▸ **任务**
请将所给文本中以“在本节中”开头的段落改写得更为简洁，保留其主要事实。

▸ **所给文本**
......

在本节中，将演示如何在两个二维张量之间进行广播相加。下面的代码定义了计算。

In [1]:
import numpy as np
import tvm
from tvm import te

# Save to the d2ltvm package.
def broadcast_add(shape1, shape2):
    """Broadcast add between two 2-dimensional tensors

    shape1, shape2 : the shapes of the input tensors
    """
    assert len(shape1) == 2 and len(shape2) == 2, \
        "broadcast tensors should both be 2-dimension"
    for i in range(len(shape1)):
        assert shape1[i] == shape2[i] or shape1[i] == 1 or shape2[i] == 1, \
            "tensor shapes do not fit for broadcasting"
    A = te.placeholder(shape1, name='A')
    B = te.placeholder(shape2, name='B')
    m = shape1[0] if shape2[0] == 1 else shape2[0]
    n = shape1[1] if shape2[1] == 1 else shape2[1]
    f = lambda x, y: A[0 if shape1[0]==1 else x, 0 if shape1[1]==1 else y] + \
        B[0 if shape2[0]==1 else x, 0 if shape2[1]==1 else y]
    C = te.compute((m, n), f, name='C')
    return A, B, C

然后使用它来执行广播加法：

In [5]:
m = 3
n = 4
shape1 = (m, 1)
shape2 = (m, n)
A, B, C = broadcast_add(shape1, shape2)
s = te.create_schedule(C.op)
m = tvm.lower(s, [A, B], simple_mode=True)
mod = tvm.build(m)
m["main"]

PrimFunc([A, B]) attrs={"from_legacy_te_schedule": (bool)1, "global_symbol": "main", "tir.noalias": (bool)1} {
  allocate C[float32 * 12], storage_scope = global
  for (x, 0, 3) {
    for (y, 0, 4) {
      let cse_var_1 = ((x*4) + y)

......

▸ **所给材料**

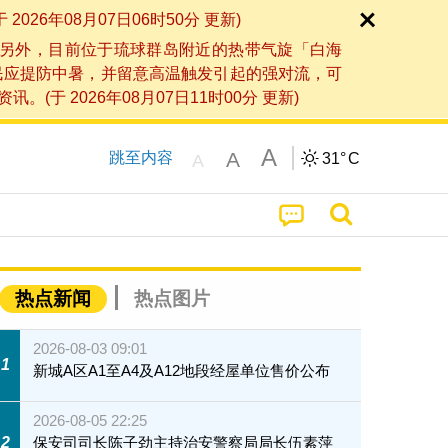
6年08月07日06时50分 更新)
另外，目前位于琉球群岛附近的热带气旋「白海
民应提防中暑，并留意高温触发引起的强对流，可
2026年08月07日11时00分 更新)
A
A
跳至内容
31°
C
A
热点新闻
热点图片
2026-08-03 09:01
1
新城A区A1至A4及A12地段经屋单位售价公布
2026-08-05 22:25
2
保安司司长陈子劲主持治安警察局局长伍素萍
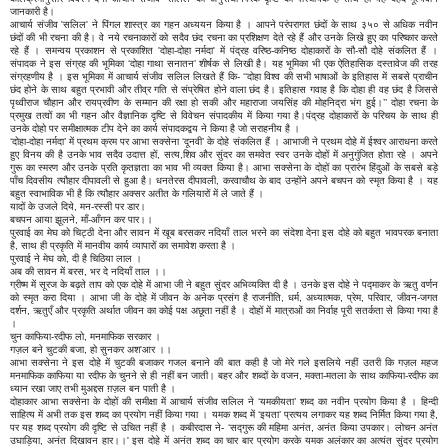
जानकारी है।
आचार्य संजीव 'सलिल' ने पिंगल शास्त्र का गहन अध्ययन किया है । आपने परंपरागत छंदों के साथ ३५० से अधिक नवीन
छंदों की भी रचना की है। वे नये रचनाकारों को सदैव छंद रचना का प्रशिक्षण देते रहे हैं और उनके लिखे हुए का परिष्कार करते
रहे हैं । समन्वय प्रकाशन से प्रकाशित 'दोहा-दोहा नर्मदा' में पंद्रह वरिष्ठ-कनिष्ठ दोहाकारों के सौ-सौ दोहे संकलित हैं ।
संपादक ने इस संग्रह की भूमिका ‘दोहा गाथा सनातन’ शीर्षक से लिखी है। यह भूमिका भी एक ऐतिहासिक दस्तावेज की तरह
संग्रहणीय है । इस भूमिका में आचार्य संजीव सलिल लिखते हैं कि- ‘‘दोहा विश्व की सभी भाषाओं के इतिहास में सबसे प्राचीन
छंद होने के साथ बहुत प्रभावी और तीव्र गति से संप्रेषित होने वाला छंद है। इतिहास गवाह है कि दोहा ही वह छंद है जिससे
पृथ्वीराज चौहान और रायप्रवीण के सम्मान की रक्षा हो सकी और महाराजा जयसिंह की मोहनिद्रा भंग हुई।’’ दोहा रचना के
प्रमुख तत्वों का भी गहन और वैज्ञानिक दृष्टि से विवेचन संपादकीय में किया गया है।पंद्रह दोहाकारों के परिचय के साथ ही
उनके दोहो पर समीक्षात्मक टीप देने का कार्य संपादकद्वय ने किया है जो सराहनीय है ।
‘दोहा-दोहा नर्मदा’ में प्रथम क्रम पर आभा सक्सेना ‘दूनवी’ के दोहे संकलित हैं । आभाजी ने प्रथम दोहे में ईश्वर आराधना करते
हुए विनय की है उनके भाव सदैव उदात्त हों, सत्य,शिव और सुंदर का समवेत स्वर उनके दोहों में अनुगुंजित होता रहे । अपने
गुरू का स्मरण और उनके प्रति कृतज्ञता का भाव भी व्यक्त किया है। आभा सक्सेना के दोहों का प्रारंभ हिंदुओं के सबसे बड़े
पाँच दिवसीय त्यौहार दीपावली से हुआ है। धनतेरस दीपावली, करवाचौथ के बाद उन्होंने अपने बचपन को स्मृत किया है । यह
बहुत स्वाभाविक भी है कि त्यौहार अक्सर अतीत के गलियारों में ले जाते हैं ।
यादों के उजले दिये, मन-रस्सी पर डार।
बचपन आया झूलने, माँ-आँगन कर पार।।
पुरवाई का मेघ को चिट्ठी देना और सावन में खूब बरसकर नदियाँ ताल भरने का संदेशा देना इस दोहे को बहुत भावपरक बनाता
है, साथ ही प्रकृति में मानवीय कार्य व्यापारों का समावेश करता है ।
पुरवाई ने मेघ को, दी है चिठिया लाल ।
अब की सावन में बरस, भर दे नदियाँ ताल ।।
ग्रीष्म में सूरज के बढ़ते ताप को एक दोहे में आभा जी ने बहुत सुंदर अभिव्यक्ति दी है । उनके इस दोहे ने पद्माकर के ऋतु वर्णन
को स्मृत करा दिया । आभा जी के दोहे में जीवन के अनेक प्रसंग है राजनीति, धर्म, अध्यात्मक, प्रेम, परिवार, जीवन-जगत
दर्शन, ऋतुएँ और प्रकृति अर्थात जीवन का कोई पक्ष अछूता नहीं है । दोहों में मात्राओं का निर्वाह पूरी सतर्कता से किया गया है
।
चुन काफिया-रदीफ लो, मनमाफिक सरकार ।
गज़ल बने चुटकी बजा, हो सुनकर अश'आर ।।
आभा सक्सेना ने इस दोहे में चुटकी बजाकर गजल बनाने की बात कही है जो मेरे गले इसलिये नहीं उतरी कि गज़ल महज
मनमाफिक काफिया या रदीफ के चुनने से ही नहीं बन जाती। बहर और शब्दों के वजन, मक्ता-मतला के साथ काफिया-रदीफ का
ध्यान रखा जाए तभी मुअद्दस ग़ज़ल बन पाती है ।
दोहाकार आभा सक्सेना के दोहों की समीक्षा में आचार्य संजीव सलिल ने ‘यमकीयता’ शब्द का नवीन प्रयोग किया है । हिन्दी
साहित्य में अभी तक इस शब्द का प्रयोग नहीं किया गया । यमक शब्द में ‘इयता’ प्रत्यय लगाकर यह शब्द निर्मित किया गया है,
पर यह शब्द प्रयोग की दृष्टि से उचित नहीं है । कबीरदास ने- ‘सद्गुरू की महिमा अनंत, अनंत किया उपकार। लोचन अनंत
उघाड़िया, अनंत दिखावन हार।।' इस दोहे में अनंत शब्द का चार बार प्रयोग करके यमक अलंकार का अत्यंत सुंदर प्रयोग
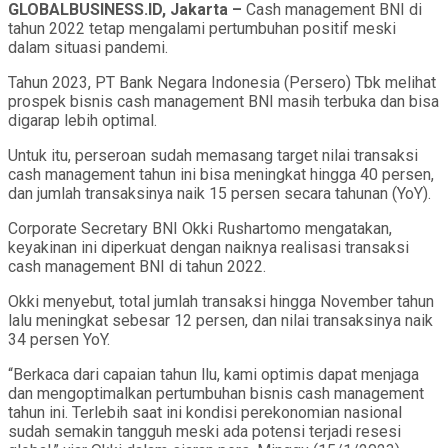
GLOBALBUSINESS.ID, Jakarta –
Cash management BNI di
tahun 2022 tetap mengalami pertumbuhan positif meski
dalam situasi pandemi.
Tahun 2023, PT Bank Negara Indonesia (Persero) Tbk melihat
prospek bisnis cash management BNI masih terbuka dan bisa
digarap lebih optimal.
Untuk itu, perseroan sudah memasang target nilai transaksi
cash management tahun ini bisa meningkat hingga 40 persen,
dan jumlah transaksinya naik 15 persen secara tahunan (YoY).
Corporate Secretary BNI Okki Rushartomo mengatakan,
keyakinan ini diperkuat dengan naiknya realisasi transaksi
cash management BNI di tahun 2022.
Okki menyebut, total jumlah transaksi hingga November tahun
lalu meningkat sebesar 12 persen, dan nilai transaksinya naik
34 persen YoY.
“Berkaca dari capaian tahun llu, kami optimis dapat menjaga
dan mengoptimalkan pertumbuhan bisnis cash management
tahun ini. Terlebih saat ini kondisi perekonomian nasional
sudah semakin tangguh meski ada potensi terjadi resesi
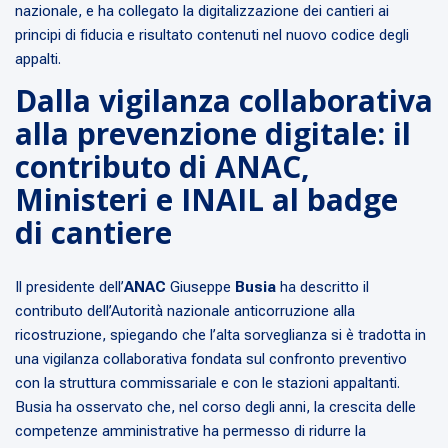
nazionale, e ha collegato la digitalizzazione dei cantieri ai
principi di fiducia e risultato contenuti nel nuovo codice degli
appalti.
Dalla vigilanza collaborativa
alla prevenzione digitale: il
contributo di ANAC,
Ministeri e INAIL al badge
di cantiere
Il presidente dell’
ANAC
Giuseppe
Busia
ha descritto il
contributo dell’Autorità nazionale anticorruzione alla
ricostruzione, spiegando che l’alta sorveglianza si è tradotta in
una vigilanza collaborativa fondata sul confronto preventivo
con la struttura commissariale e con le stazioni appaltanti.
Busia ha osservato che, nel corso degli anni, la crescita delle
competenze amministrative ha permesso di ridurre la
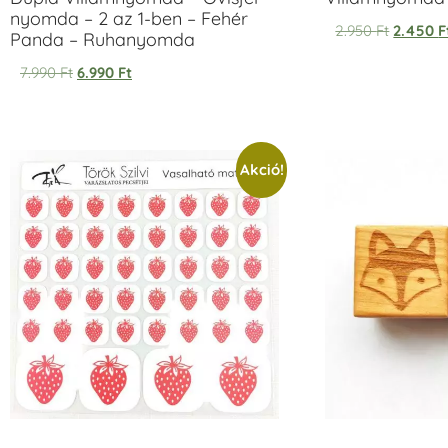
nyomda – 2 az 1-ben – Fehér
2.950
Ft
2.450
F
Panda – Ruhanyomda
7.990
Ft
6.990
Ft
Akció!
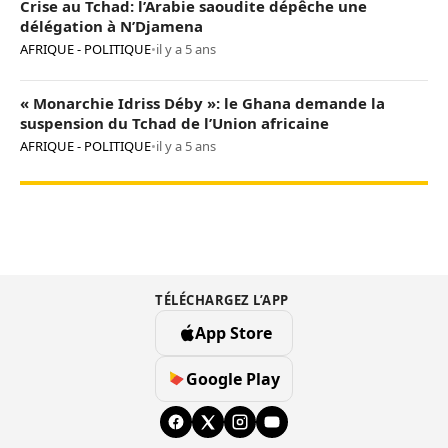
Crise au Tchad: l’Arabie saoudite dépêche une
délégation à N’Djamena
AFRIQUE - POLITIQUE
•
il y a 5 ans
« Monarchie Idriss Déby »: le Ghana demande la
suspension du Tchad de l’Union africaine
AFRIQUE - POLITIQUE
•
il y a 5 ans
TÉLÉCHARGEZ L’APP
App Store
Google Play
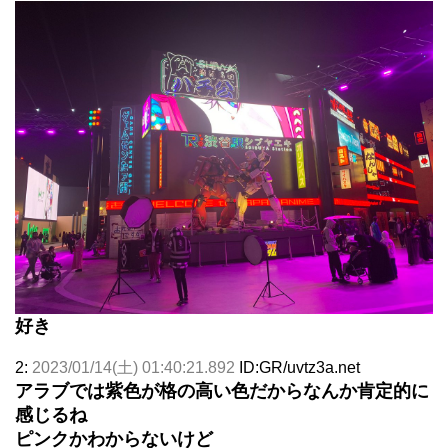
好き
2:
2023/01/14(土) 01:40:21.892
ID:GR/uvtz3a.net
アラブでは紫色が格の高い色だからなんか肯定的に
感じるね
ピンクかわからないけど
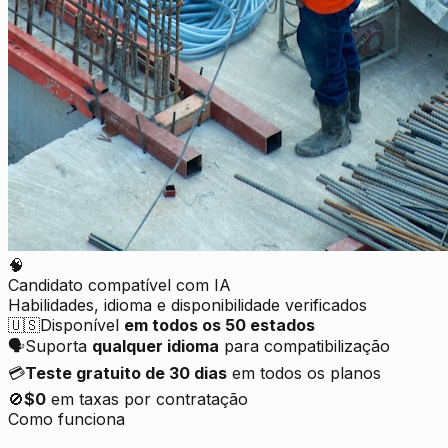
🧠
Candidato compatível com IA
Habilidades, idioma e disponibilidade verificados
🇺🇸
Disponível
em todos os 50 estados
🗣️
Suporta
qualquer idioma
para compatibilização
💳
Teste gratuito de 30 dias
em todos os planos
🚫
$0
em taxas por contratação
Como funciona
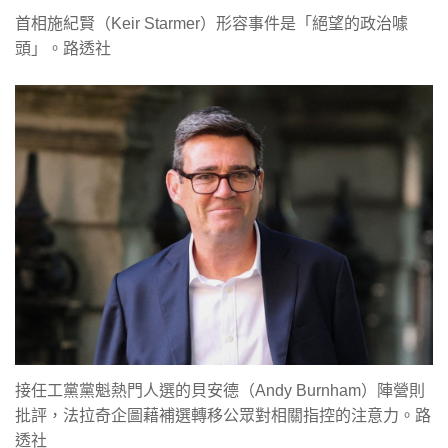
首相施紀賢（Keir Starmer）形容事件是「絕望的政治噱
頭」。路透社
接任工黨黨魁熱門人選的貝安德（Andy Burnham）陣營則
批評，法拉奇企圖藉補選轉移公眾對相關指控的注意力。路
透社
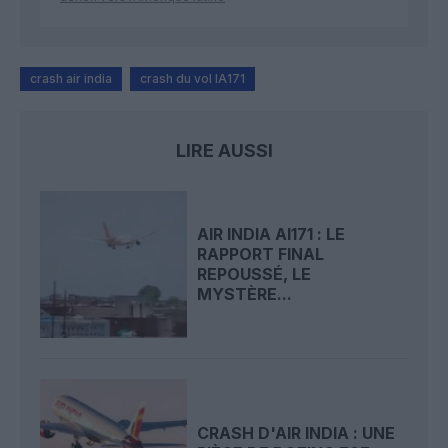
crash air india
crash du vol IA171
LIRE AUSSI
AIR INDIA AI171 : LE
RAPPORT FINAL
REPOUSSÉ, LE
MYSTÈRE...
CRASH D'AIR INDIA : UNE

......

▸ **任务结果**
本节演示两个二维张量间的广播相加，计算由随后的代码定义。